Her character and intelligence, and on top of that, even her way of walking were difficult for me. I couldn’t take large, vigorous strides like I would in a male role. Though I was wearing a uniform and boots, I had to be graceful. My foot placement was really hard. Walking softly and gracefully while wearing boots, you know (laughs).

‘Gallant and brave’ is my motto even now (laughs), but since Oscar is the captain of the French Guards, she needs the gallantry to lead real men, but there still has to be a womanly side remaining: she can’t stop being a woman. No matter how much I thought about that in my head, I couldn’t do it right. So, personally, it was an extremely difficult role for me.

I think that at first I was pretty stiff. As I kept on performing and performing, I feel like gradually a womanly softness came into it. It felt like while I was performing I transformed. Therefore, I think it wasn’t until around the second half of the run when I was able to be onstage ‘feeling like Oscar’.

But, maybe because I felt so strongly “to start out, I have to become Oscar,” I personally became more and more womanly. Therefore, I discovered “my super feminine side” inside my heart (laughs). 

I was able to really experience that feeling of ‘becoming a woman’: when someone you hadn’t really been conscious of as a man or a woman, someone who had been with you constantly, suddenly confessed feelings—it was a really odd feeling, feeling myself becoming a woman.

Migiwa (left) and Asami Rei in The Rose of Versailles (Image from La Rose de Versailles 1)

Of course, this was all in the story, so perhaps there wasn’t any need to think about it so much. But somehow I ended up considering it all really deeply… I was startled at my own femininity, but it helped me feel that Oscar was just as ‘woman’ as that too.

After all, Oscar tells Andre ‘[I want to be] your wife’! Actually, that line was so embarrassing (laughs). ‘Your wife’, she says. Being told someone loves her, and thinking ‘oh, is that really true?’, and then breaking down, that’s so ‘woman’, right?

Still, at the time, of course I was overwhelmed, so I didn’t perceive things that far, but thinking about it now, that soft side of Oscar is what really makes you think, oh, she’s a woman after all.

As you can see, I really tend to think deeply about the roles I perform. Therefore, while I was performing in Rose of Versailles, my heart was 100% Oscar. I really burned with intense love for Andre, I really felt all those feelings, you see.

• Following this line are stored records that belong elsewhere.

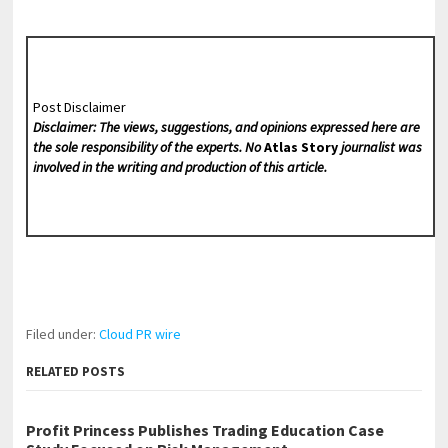
Post Disclaimer
Disclaimer: The views, suggestions, and opinions expressed here are
the sole responsibility of the experts. No
Atlas Story
journalist was
involved in the writing and production of this article.
Filed under:
Cloud PR wire
RELATED POSTS
Profit Princess Publishes Trading Education Case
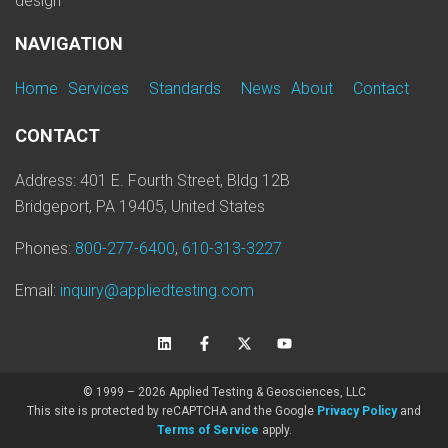
design
NAVIGATION
Home
Services
Standards
News
About
Contact
CONTACT
Address: 401 E. Fourth Street, Bldg 12B
Bridgeport, PA 19405, United States
Phones:
800-277-6400
,
610-313-3227
Email:
inquiry@appliedtesting.com
© 1999 – 2026 Applied Testing & Geosciences, LLC
This site is protected by reCAPTCHA and the Google
Privacy Policy
and
Terms of Service
apply.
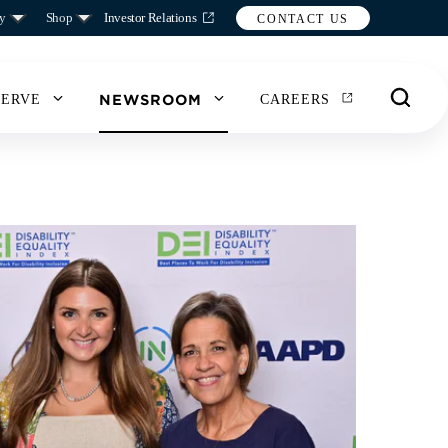
y
Shop
Investor Relations
CONTACT US
NEWSROOM
SERVE
CAREERS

Even though I could slip into the feelings so completely, once the curtain came down and it was like “Good work today~,” the gap with reality was so huge that this was the hardest part for me. On stage, I was in such a beautiful, pure world, but the moment it ended, it all instantly vanished like popping bubbles and there was nothing left—it was the loneliest feeling in the world. There was nothing harder than going back to my ordinary self after the show ended.

Migiwa in 1980 (Image from Hochi Graph’s JUNKO mook)

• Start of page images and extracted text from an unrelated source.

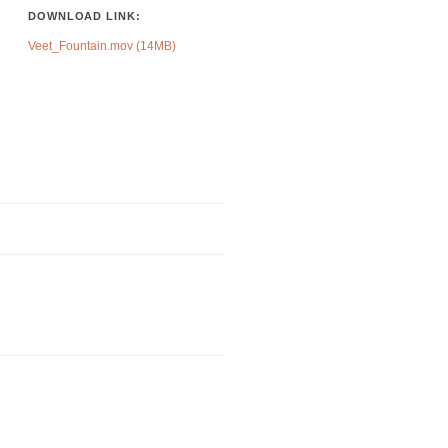
DOWNLOAD LINK:
Veet_Fountain.mov (14MB)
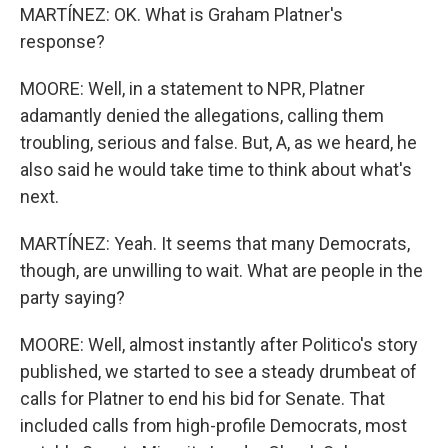
MARTÍNEZ: OK. What is Graham Platner's
response?
MOORE: Well, in a statement to NPR, Platner
adamantly denied the allegations, calling them
troubling, serious and false. But, A, as we heard, he
also said he would take time to think about what's
next.
MARTÍNEZ: Yeah. It seems that many Democrats,
though, are unwilling to wait. What are people in the
party saying?
MOORE: Well, almost instantly after Politico's story
published, we started to see a steady drumbeat of
calls for Platner to end his bid for Senate. That
included calls from high-profile Democrats, most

Because of that, I was always thinking, why can’t I live like this, in this makeup, all the time? I would have been so happy if I could do that. The gap between [Oscar] and my real, ordinary self, who didn’t have anything, was always painful. It was somehow like, as soon as the curtain fell, my heart would escape the shell of my body and I’d be left in a blank daze.

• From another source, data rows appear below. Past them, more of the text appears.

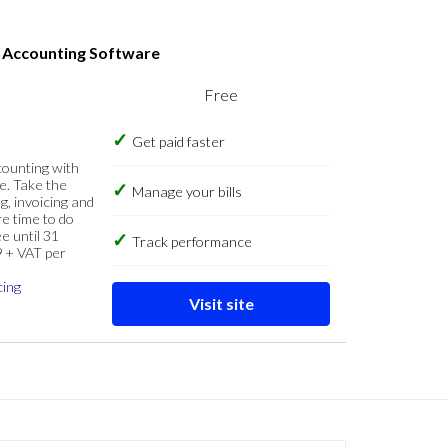
s Accounting Software
Free
Get paid faster
counting with
e. Take the
Manage your bills
g, invoicing and
re time to do
e until 31
Track performance
9 + VAT per
cing
Visit site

Of course, all of this is in my case alone; there were people who handled it totally normally, “Ah, good job~.” That was definitely the happier way to be. For me, day after day, once the curtain fell I felt so vacant… In the end, even though I kept falling in love with Andre, I didn’t have any time to spare for romance in my private life. I was totally occupied with performances and rehearsals. I’m a weirdo, in other words (laughs).

My emotional attachments to each and every little thing were too intense, maybe. I feel like it was a really silly way of living. If I was reborn I’d like to live a different way. I’d like to be reborn as a man and live differently.


1 – As with the other first Top Stars, the exact dates are arguable, though the starring lineup in Snow was clearer than with Haruna and there do not seem to be any rival claimants.

2 – A reference to the book by St.-Exupery.